### Your objective
Output the entries below unchanged, except for the pictures.

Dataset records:

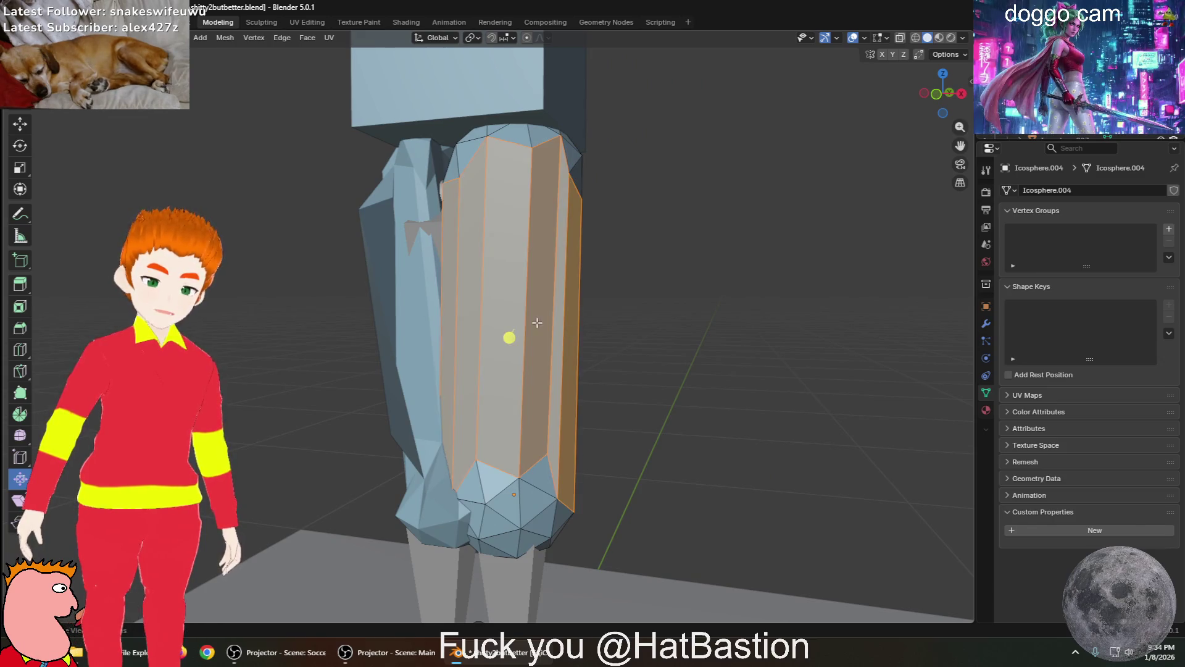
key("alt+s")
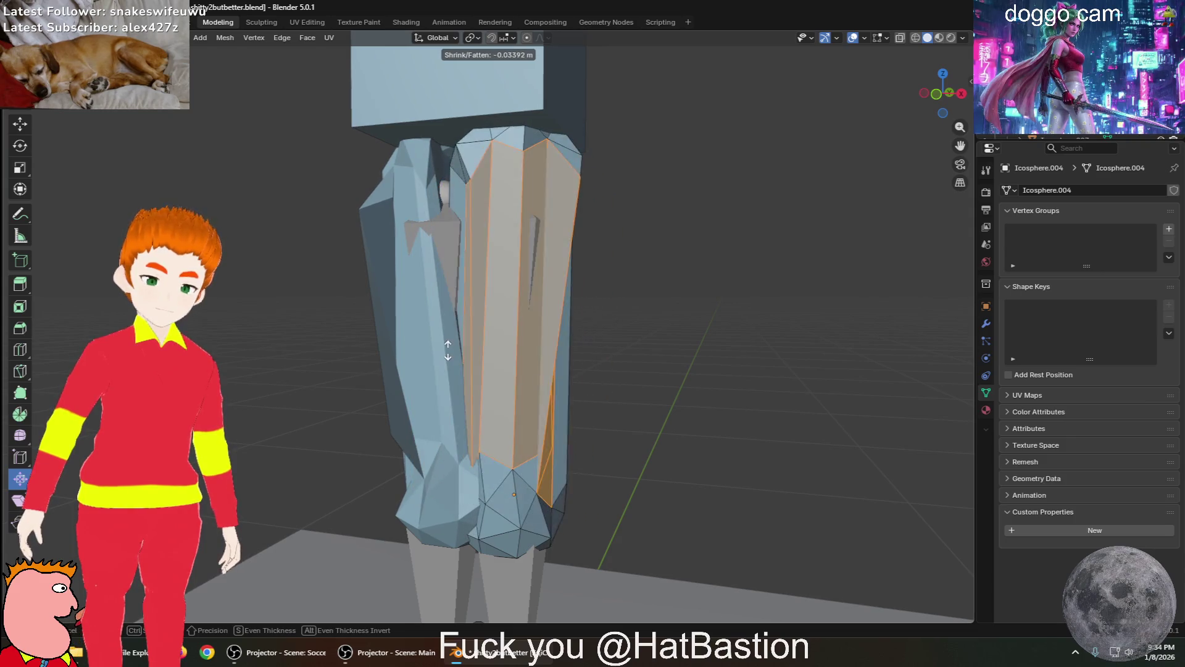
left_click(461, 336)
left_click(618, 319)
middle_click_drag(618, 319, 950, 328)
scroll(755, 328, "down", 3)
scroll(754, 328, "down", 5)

### Answer
key("alt+s")
left_click(461, 336)
left_click(618, 319)
middle_click_drag(618, 319, 950, 328)
scroll(755, 328, "down", 3)
scroll(754, 328, "down", 5)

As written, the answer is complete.